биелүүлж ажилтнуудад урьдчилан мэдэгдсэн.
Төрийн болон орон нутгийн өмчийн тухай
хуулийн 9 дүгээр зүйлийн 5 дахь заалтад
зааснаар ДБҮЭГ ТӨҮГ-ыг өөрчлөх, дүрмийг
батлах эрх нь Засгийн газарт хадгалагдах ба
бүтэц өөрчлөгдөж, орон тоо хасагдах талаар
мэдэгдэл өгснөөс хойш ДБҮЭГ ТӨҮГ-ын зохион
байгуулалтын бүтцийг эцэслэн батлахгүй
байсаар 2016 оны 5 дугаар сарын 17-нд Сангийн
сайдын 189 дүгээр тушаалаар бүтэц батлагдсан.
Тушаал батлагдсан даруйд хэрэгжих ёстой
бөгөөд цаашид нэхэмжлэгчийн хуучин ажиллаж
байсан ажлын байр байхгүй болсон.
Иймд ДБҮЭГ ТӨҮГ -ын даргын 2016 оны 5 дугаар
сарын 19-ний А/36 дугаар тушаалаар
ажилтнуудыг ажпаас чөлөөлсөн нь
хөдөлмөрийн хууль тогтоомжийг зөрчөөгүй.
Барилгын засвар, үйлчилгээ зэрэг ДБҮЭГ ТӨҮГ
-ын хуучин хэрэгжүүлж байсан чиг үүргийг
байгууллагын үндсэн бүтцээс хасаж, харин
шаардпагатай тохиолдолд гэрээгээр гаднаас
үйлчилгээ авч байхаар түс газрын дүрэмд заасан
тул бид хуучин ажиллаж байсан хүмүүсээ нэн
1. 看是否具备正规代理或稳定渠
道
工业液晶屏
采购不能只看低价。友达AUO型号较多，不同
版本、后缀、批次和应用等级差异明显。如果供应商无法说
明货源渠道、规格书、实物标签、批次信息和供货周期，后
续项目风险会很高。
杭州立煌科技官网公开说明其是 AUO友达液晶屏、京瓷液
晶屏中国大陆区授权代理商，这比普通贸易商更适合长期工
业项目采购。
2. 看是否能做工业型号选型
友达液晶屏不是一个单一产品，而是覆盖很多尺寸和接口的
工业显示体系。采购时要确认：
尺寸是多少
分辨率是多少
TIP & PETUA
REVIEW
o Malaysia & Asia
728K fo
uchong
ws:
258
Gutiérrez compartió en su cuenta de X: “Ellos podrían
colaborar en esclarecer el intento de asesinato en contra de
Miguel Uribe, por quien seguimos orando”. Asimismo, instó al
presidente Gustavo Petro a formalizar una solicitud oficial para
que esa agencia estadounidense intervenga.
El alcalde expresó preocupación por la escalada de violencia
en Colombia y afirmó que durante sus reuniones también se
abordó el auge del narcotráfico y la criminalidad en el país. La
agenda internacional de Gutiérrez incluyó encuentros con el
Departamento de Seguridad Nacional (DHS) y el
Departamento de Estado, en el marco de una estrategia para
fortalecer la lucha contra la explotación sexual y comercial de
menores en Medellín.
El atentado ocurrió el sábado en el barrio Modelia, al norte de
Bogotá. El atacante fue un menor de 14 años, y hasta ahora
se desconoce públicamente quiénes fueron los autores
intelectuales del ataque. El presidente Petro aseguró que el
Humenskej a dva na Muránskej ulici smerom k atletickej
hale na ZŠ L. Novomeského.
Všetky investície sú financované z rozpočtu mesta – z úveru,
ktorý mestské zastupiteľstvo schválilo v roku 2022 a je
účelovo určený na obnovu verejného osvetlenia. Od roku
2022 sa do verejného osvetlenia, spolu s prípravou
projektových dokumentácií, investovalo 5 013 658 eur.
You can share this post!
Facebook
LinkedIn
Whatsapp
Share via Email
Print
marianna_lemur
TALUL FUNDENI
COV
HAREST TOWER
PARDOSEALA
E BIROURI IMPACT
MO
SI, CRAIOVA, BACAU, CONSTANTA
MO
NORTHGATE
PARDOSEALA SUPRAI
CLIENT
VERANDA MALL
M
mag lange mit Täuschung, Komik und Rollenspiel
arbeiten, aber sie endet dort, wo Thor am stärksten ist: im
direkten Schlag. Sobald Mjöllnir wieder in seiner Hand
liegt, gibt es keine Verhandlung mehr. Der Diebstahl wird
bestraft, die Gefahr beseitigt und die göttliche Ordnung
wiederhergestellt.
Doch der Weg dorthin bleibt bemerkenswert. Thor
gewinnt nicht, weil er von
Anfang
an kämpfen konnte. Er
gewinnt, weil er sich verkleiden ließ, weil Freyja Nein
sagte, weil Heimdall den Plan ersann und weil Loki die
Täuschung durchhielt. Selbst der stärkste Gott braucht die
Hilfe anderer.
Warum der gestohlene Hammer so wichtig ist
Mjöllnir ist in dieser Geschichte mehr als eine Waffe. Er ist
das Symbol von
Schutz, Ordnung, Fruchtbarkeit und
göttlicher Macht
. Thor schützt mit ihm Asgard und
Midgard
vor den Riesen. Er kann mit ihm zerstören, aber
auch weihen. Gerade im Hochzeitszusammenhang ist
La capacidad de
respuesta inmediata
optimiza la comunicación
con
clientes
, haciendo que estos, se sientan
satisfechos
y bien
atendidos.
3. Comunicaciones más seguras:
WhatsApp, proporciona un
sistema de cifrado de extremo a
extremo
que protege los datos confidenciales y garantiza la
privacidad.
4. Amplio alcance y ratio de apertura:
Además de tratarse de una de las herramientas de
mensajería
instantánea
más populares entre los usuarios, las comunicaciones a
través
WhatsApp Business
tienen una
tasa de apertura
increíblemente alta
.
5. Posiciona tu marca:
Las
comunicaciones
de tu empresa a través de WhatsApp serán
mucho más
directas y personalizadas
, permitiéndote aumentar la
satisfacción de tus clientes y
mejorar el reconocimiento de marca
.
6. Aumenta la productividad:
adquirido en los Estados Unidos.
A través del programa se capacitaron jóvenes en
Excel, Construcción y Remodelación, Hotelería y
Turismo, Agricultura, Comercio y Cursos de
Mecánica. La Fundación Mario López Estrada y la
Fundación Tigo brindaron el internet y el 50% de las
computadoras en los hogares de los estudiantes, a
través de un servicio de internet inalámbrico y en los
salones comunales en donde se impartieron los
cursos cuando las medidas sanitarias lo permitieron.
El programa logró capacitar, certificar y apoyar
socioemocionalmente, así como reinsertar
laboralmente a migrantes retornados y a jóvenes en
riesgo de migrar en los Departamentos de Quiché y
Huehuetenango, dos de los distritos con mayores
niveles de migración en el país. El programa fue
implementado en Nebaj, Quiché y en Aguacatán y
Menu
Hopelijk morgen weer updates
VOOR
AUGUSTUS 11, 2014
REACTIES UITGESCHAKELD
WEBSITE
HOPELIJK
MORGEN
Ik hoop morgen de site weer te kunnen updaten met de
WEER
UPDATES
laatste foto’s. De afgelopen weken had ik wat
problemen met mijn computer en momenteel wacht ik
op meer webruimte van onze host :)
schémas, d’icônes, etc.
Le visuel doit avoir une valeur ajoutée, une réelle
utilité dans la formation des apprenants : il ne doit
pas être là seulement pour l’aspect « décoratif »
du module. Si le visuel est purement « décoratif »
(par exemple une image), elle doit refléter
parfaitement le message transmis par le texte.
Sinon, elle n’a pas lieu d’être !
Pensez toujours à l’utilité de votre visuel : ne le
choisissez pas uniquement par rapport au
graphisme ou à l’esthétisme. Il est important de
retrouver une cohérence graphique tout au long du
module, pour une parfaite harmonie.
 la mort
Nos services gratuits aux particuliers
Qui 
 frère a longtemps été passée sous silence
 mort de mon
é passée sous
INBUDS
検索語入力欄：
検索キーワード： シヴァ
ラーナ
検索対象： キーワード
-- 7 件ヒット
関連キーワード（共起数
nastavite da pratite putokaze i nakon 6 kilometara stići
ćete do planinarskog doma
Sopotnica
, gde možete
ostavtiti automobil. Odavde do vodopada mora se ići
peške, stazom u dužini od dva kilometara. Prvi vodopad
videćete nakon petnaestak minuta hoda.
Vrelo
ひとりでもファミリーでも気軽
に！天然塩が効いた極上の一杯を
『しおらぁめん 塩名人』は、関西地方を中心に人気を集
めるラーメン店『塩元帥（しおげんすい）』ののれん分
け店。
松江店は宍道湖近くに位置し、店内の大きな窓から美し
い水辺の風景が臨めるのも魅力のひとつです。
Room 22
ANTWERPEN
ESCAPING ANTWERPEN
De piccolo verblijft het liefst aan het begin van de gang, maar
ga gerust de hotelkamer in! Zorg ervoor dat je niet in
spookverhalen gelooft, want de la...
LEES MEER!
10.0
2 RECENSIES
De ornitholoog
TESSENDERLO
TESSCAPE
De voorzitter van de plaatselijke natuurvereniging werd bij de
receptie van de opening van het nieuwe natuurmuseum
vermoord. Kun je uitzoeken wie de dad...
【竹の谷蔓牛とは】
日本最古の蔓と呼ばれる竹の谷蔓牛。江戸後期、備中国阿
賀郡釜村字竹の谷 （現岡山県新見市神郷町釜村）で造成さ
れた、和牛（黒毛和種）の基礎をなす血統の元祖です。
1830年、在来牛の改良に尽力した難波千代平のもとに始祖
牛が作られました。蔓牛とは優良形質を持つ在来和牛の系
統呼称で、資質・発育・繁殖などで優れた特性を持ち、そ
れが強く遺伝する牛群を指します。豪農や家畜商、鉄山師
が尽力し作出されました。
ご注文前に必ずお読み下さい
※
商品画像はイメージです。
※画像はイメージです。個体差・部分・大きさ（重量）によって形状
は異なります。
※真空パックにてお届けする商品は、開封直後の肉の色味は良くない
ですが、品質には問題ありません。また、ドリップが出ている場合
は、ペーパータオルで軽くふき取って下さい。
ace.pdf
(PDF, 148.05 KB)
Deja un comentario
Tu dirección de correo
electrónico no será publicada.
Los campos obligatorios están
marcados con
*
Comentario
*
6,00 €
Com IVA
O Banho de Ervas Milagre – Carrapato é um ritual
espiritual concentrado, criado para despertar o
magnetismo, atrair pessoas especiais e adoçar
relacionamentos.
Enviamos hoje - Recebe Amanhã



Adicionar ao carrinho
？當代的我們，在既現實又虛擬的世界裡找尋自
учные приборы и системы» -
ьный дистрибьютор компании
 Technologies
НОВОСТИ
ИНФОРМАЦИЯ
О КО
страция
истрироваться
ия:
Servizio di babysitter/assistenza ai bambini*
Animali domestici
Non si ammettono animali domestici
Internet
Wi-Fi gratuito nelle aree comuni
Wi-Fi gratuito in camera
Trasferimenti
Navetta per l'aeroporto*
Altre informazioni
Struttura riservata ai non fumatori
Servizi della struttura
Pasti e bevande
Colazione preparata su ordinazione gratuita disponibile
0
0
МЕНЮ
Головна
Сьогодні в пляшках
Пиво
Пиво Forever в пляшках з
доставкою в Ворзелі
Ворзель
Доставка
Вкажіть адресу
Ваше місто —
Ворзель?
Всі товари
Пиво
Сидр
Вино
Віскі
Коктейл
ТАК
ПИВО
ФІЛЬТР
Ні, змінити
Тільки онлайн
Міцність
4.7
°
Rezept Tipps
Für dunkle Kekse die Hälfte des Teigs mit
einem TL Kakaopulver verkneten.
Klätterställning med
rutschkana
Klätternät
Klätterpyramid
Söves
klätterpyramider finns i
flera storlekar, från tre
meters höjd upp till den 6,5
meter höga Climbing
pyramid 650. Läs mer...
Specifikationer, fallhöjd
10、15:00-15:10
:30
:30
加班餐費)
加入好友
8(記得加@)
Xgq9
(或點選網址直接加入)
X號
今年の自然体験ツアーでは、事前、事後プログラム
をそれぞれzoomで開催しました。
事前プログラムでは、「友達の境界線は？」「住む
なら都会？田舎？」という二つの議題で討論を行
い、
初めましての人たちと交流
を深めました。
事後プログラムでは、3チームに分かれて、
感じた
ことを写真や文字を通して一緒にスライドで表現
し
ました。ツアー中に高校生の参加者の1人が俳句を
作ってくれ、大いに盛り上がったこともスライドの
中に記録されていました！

### Problem to solve
Return all lines from the material that contain "дугаар".

### Exercise answer
байсаар 2016 оны 5 дугаар сарын 17-нд Сангийн
Иймд ДБҮЭГ ТӨҮГ -ын даргын 2016 оны 5 дугаар
сарын 19-ний А/36 дугаар тушаалаар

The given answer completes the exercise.